New Jersey Teachers Return to Work
DEPTFORD, N.J. — A WEEK after the school year began, negotiators in a strike-bound South Jersey school district have finally reached a tentative agreement, ending the last teacher strike in the state. After examining the tentative agreement, the 331 striking teachers and support staff members of the Deptford Education Association agreed late Friday night to return to their classrooms this morning.
Earlier Friday, the 572 teachers and support staff in the 4,800-pupil South Orange-Maplewood school district agreed to return to work today after negotiators reached a tentative agreement following a 13-hour bargining session.

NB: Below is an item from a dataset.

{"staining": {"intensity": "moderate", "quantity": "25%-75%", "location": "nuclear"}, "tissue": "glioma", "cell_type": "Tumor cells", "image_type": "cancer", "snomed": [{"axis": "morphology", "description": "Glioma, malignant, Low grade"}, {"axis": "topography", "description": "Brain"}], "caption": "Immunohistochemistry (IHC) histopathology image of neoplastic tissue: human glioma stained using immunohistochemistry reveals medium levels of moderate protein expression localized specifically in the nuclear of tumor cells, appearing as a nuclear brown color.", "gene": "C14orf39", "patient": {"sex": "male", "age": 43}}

The two-year pact in Deptford, which has 3,300 students, was hammered out by negotiators for the school district and teachers over the course of 23 hours of talks.

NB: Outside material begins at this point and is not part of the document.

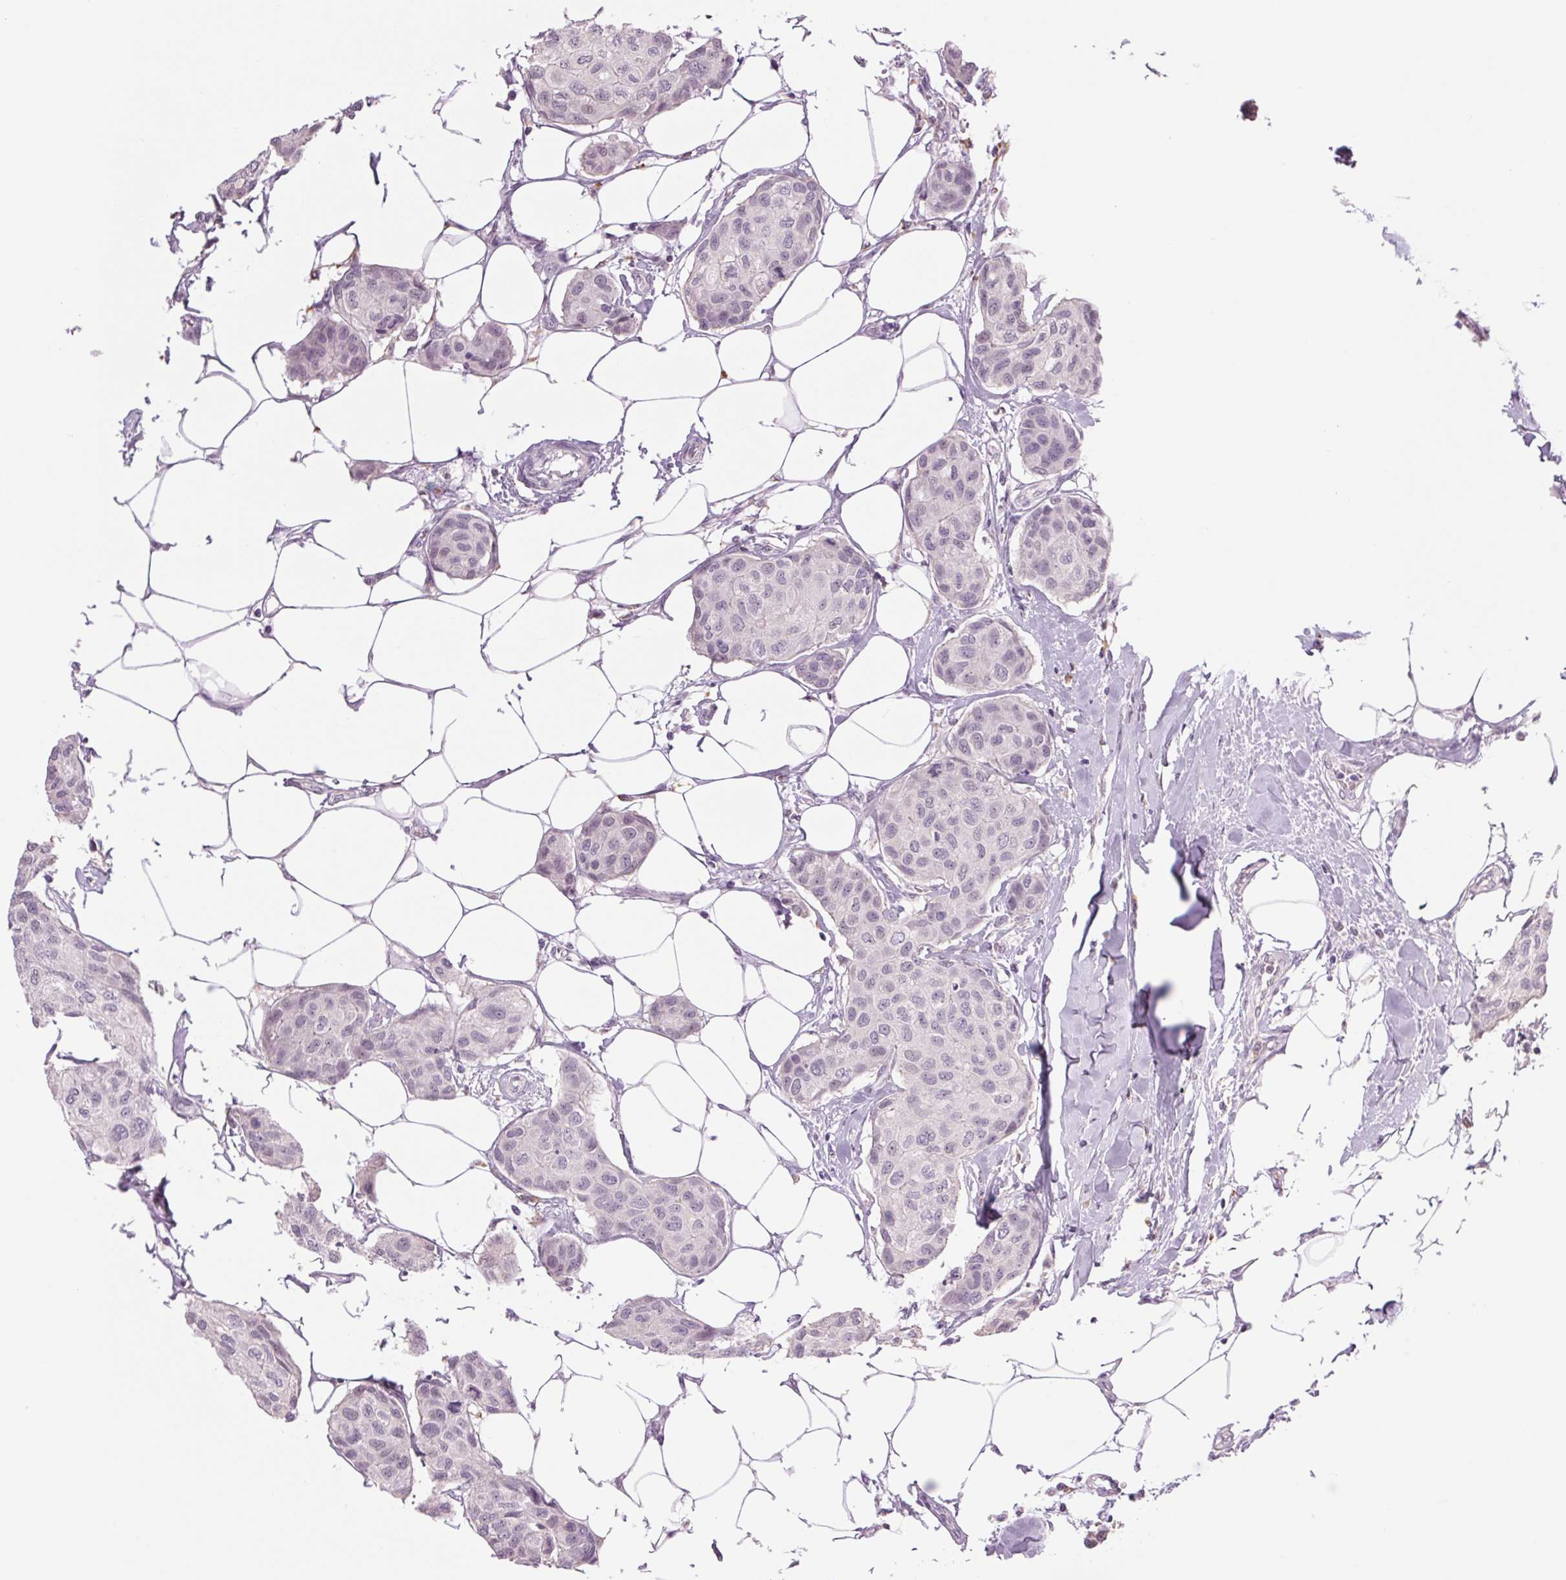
{"staining": {"intensity": "negative", "quantity": "none", "location": "none"}, "tissue": "breast cancer", "cell_type": "Tumor cells", "image_type": "cancer", "snomed": [{"axis": "morphology", "description": "Duct carcinoma"}, {"axis": "topography", "description": "Breast"}], "caption": "High magnification brightfield microscopy of breast invasive ductal carcinoma stained with DAB (3,3'-diaminobenzidine) (brown) and counterstained with hematoxylin (blue): tumor cells show no significant expression.", "gene": "MPO", "patient": {"sex": "female", "age": 80}}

The proposed contract calls for wage increases of 9.06 percent, or about $3,000, for teachers in the first year, and wage hikes of 8.86 percent, or about $3,200, in the second year of the contract, said Jim Crowley, a union spokesman.
Under the new contract, secretaries will receive salary increases of 8.8. percent in the first year and 8.87 percent in the second year, he said.
The contract also cuts out five steps in salary increases, meaning teachers will reach top pay faster, Mr. Crowley said.
``It's a contract I feel we can live with for the next two years,'' said Raymond Leister, the union's head negotiator.
The contract also calls for 15 minutes to be added to the elementary school day in the second year of the contract.
The school board had been seeking to add a half hour to the school day.
The strike began Sept. 5 when teachers refused to report to work on the first day of the 1990-91 school year.
Unresolved are the penalties handed down against teachers and union officials in the two districts for ignoring back-to-work orders from county judges.
Essex County Superior Court Judge Irwin Kimmelman has sentenced 14 union leaders to 30 days in jail for contempt of court.
Gloucester County Superior Court Judge Robert Francis ordered the union and individual teachers to pay the school district's expenses for hiring substitutes and legal fees for staying off the job.